Mentre le grandi potenze si disputano le sorti del pianeta e le big tech signoreggiano incontrastate in un capitalismo senza regole, la politica italiana seguita a baloccarsi nell’illusione che il mondo possa seguire le nostre vicende che per la stampa straniera risultano, di contro, irrilevanti.
In realtà, il rispetto dei nostri alleati nasce esclusivamente dall’importanza strategica che il nostro paese vanta nello scacchiere geopolitico: essere un avanposto nel Mediterraneo, ci ha consentito di lucrare una rendita di posizione sulla quale abbiamo storicamente costruito le nostre fortune. In verità, il mondo guarda all’Italia con cautela e circospezione dato che lo spettro politico si compone di forze che coltivano riferimenti internazionali alquanto contrastanti. Come abbiamo già scritto in altre occasioni, le tre forze di governo vantano rapporti privilegiati con Usa (FdI), Russia (Lega) e Ue (Forza Italia). Paradossalmente, questo “eclettismo” in politica estera potrebbe perfino giovare al nostro paese, come è più volte accaduto in passato.
In proposito, occorre rammentare che gli “italiani amici di tutti” rappresenta un’immagine cara alla vecchia Democrazia Cristiana che non esitava a flirtare con il mondo arabo, che non si peritava di avere buoni rapporti con Israele ma anche con l’Olp di Arafat, che non aveva remore nel coltivare rapporti perfino con l’Urss. Chi si scandalizza degli affari, palesi e occulti, che intercorrono oggi con Putin, dovrebbe ricordarsi le intense relazioni commerciali intercorse in passato tra il nostro paese e l’Unione sovietica: da una parte, noi esportavamo prodotti chimici, abbigliamento e macchinari; dall’altra, importavamo dall’Urss materie prime, combustibili fossili (gas naturale) e derivati del petrolio.
Risulta, pertanto, ipocrita fingere di ignorare la vera natura del capitalismo, animale onnivoro che si alimenta di ogni cosa sia in grado di creare ricchezza, compresa la guerra che risulta funzionale al profitto tanto quanto la pace. Bisogna riconoscere che in tutto l’Occidente la politica non ha fatto nulla per arginare questa tendenza del capitalismo a legittimare ogni devianza: l’importante è che fosse idonea a generare denaro. In verità, sarebbe giusto ricordare che le forze conservatrici, di cultura liberista, ritengono il mercato un sistema intangibile che non ha bisogno degli interventi correttivi dello Stato. Conseguentemente, per la destra “mercatista” il problema non sussiste: il capitalismo non va toccato perché, come diceva Adam Smith, c’è sempre una “mano invisibile” che regola ogni cosa. Di contro, per la sinistra il tema delle distorsioni del capitalismo rappresenta un nodo gordiano sul quale continuano a consumarsi le contrapposizioni più efferate. Per vocazione, la sinistra vanta una cultura riformatrice che risulta complicato tradurre in azione politica.

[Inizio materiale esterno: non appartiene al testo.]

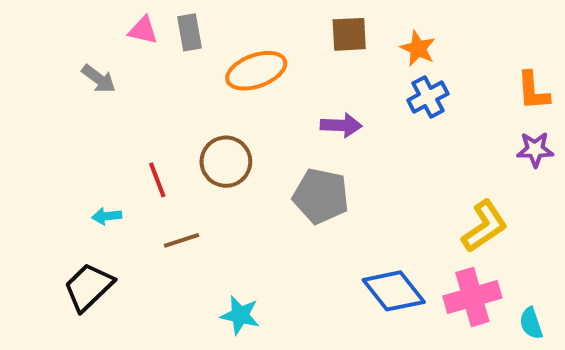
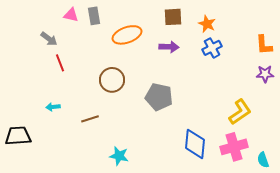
purple arrow: (341, 125) -> (169, 47), moved
red line: (157, 180) -> (60, 63), moved
black trapezoid: (89, 287) -> (18, 136), moved, turned 40
blue diamond: (394, 291) -> (195, 144), turned 44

La verità è che il mercato globale ha decretato il fallimento delle politiche keynesiane che risultano efficaci all’interno degli Stati nazionali, dotati di sovranità monetaria e fiscale. Potrà sembrare paradossale ma è stata la globalizzazione a vanificare l’efficacia delle ricette interventiste per cui, con una battuta, potremmo dire che lord John Maynard Keynes sia stato il vero precursore del sovranismo: nulla di più beffardo e di insultante per una sinistra che, dopo avere sepolto Marx tra le macerie dello stalinismo, si è vista costretta dalla Storia a ripiegare sul keynesismo. Guardando al nostro paese, dopo la caduta del comunismo e la fine del Pci, la sinistra italiana è diventato un campo di Agramante che ha reso evanescente la sua identità e perfino il senso del suo ruolo. Non esiste una sola sinistra: ne esistono molteplici. Esiste, infatti, una sinistra europeista e una populista; una sinistra radicale e una riformista, una sinistra pro-Israele e una pro-Pal; una sinistra marxista post-operaista e una sinistra interclassista; una sinistra terzomondista e una sinistra globalista; una sinistra ambientalista e una sinistra produttivista; una sinistra movimentista e una sinistra istituzionale; una sinistra cattolica e una laica. A questo confuso coacervo di sensibilità e di culture differenti, che rende complicato il varo di una politica comune, occorre aggiungere gli immancabili personalismi che finiscono per vanificare l’ipotesi di una leadership forte e autorevole da contrapporre a Giorgia Meloni. Malgrado le differenze identitarie che intercorrono tra le forze di governo, ancora oggi la premier può contare su una coesione che la sinistra stenta tuttora a realizzare per tutte quelle contraddizioni che non sarà facile conciliare.